SOURCE TEXT:

As your network grows and evolves, you'll likely encounter some LAN segments that have wireless capabilities-and their own set of problems. In addition, you'll more than likely want to track down issues related to your network's overall performance. In this section, let's take a closer look at how to track down and resolve problems with a wireless network, as well as some good methods for locating and fixing problems stemming from performance issues.
Wireless networks provide a whole new level of convenience to the world of networking. The ability to connect computers without having to worry about wiring-not to mention the ability to take your laptop anywhere in the office-and still maintain network connectivity is a huge plus.
Many wireless deployments fire up as soon as you connect your access point and wireless card. For example, if you're using a Plug-and-Play–capable version of Windows (like Windows XP, for example), most times, the wireless card will be instantly recognized and, security issues aside, you'll have access to the network with no problems. Regrettably, it doesn't always work that smoothly.

USING THE INFORMATION:
- a) Answer these from the wireless networking passage:
(i) What example does it give of a Plug-and-Play–capable version of Windows?
(ii) Besides wireless network problems, what kind of problems does the section say it will cover?
(iii) What ability does it call a huge plus?
- b) Output the wireless networking passage word for word, from "Wireless networks provide" to "work that smoothly.".

SOURCE MATERIAL:
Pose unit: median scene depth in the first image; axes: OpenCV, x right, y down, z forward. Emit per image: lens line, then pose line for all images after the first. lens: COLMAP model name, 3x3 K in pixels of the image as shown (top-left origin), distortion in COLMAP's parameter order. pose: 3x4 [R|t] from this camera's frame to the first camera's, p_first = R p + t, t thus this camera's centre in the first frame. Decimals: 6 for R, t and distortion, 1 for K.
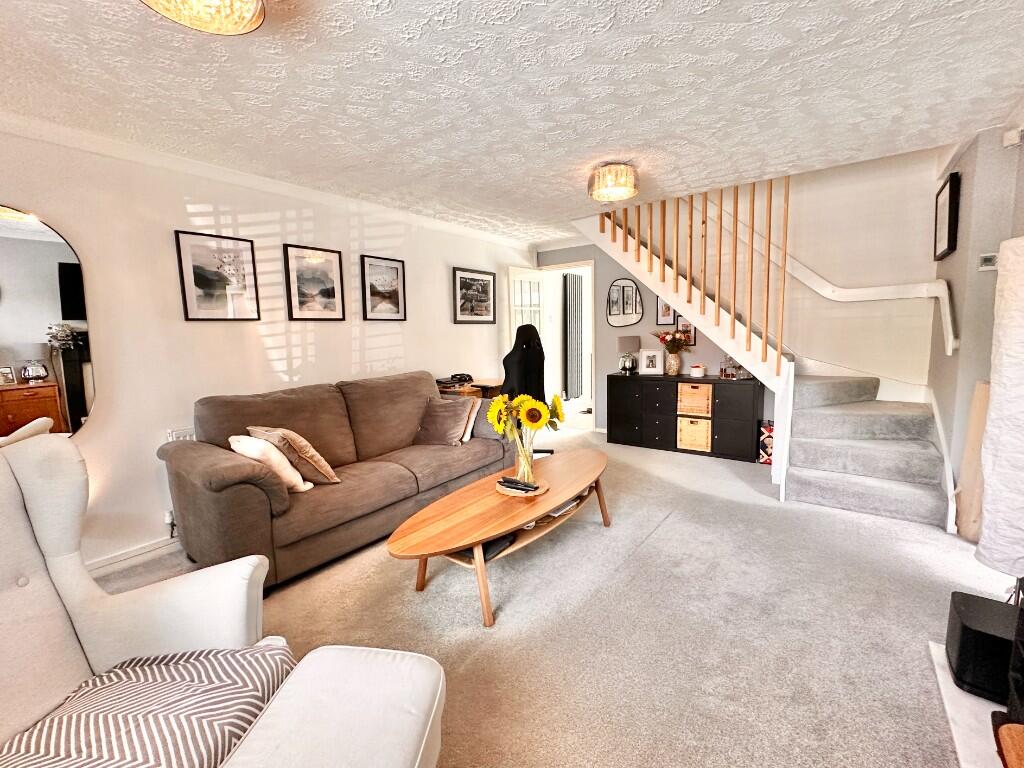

RESPONSES PER TASK:
- a)
(i) Windows XP.
(ii) Problems stemming from performance issues.
(iii) The ability to connect computers without having to worry about wiring, and to take a laptop anywhere in the office, while still maintaining network connectivity.

- b)
Wireless networks provide a whole new level of convenience to the world of networking. The ability to connect computers without having to worry about wiring-not to mention the ability to take your laptop anywhere in the office-and still maintain network connectivity is a huge plus.
Many wireless deployments fire up as soon as you connect your access point and wireless card. For example, if you're using a Plug-and-Play–capable version of Windows (like Windows XP, for example), most times, the wireless card will be instantly recognized and, security issues aside, you'll have access to the network with no problems. Regrettably, it doesn't always work that smoothly.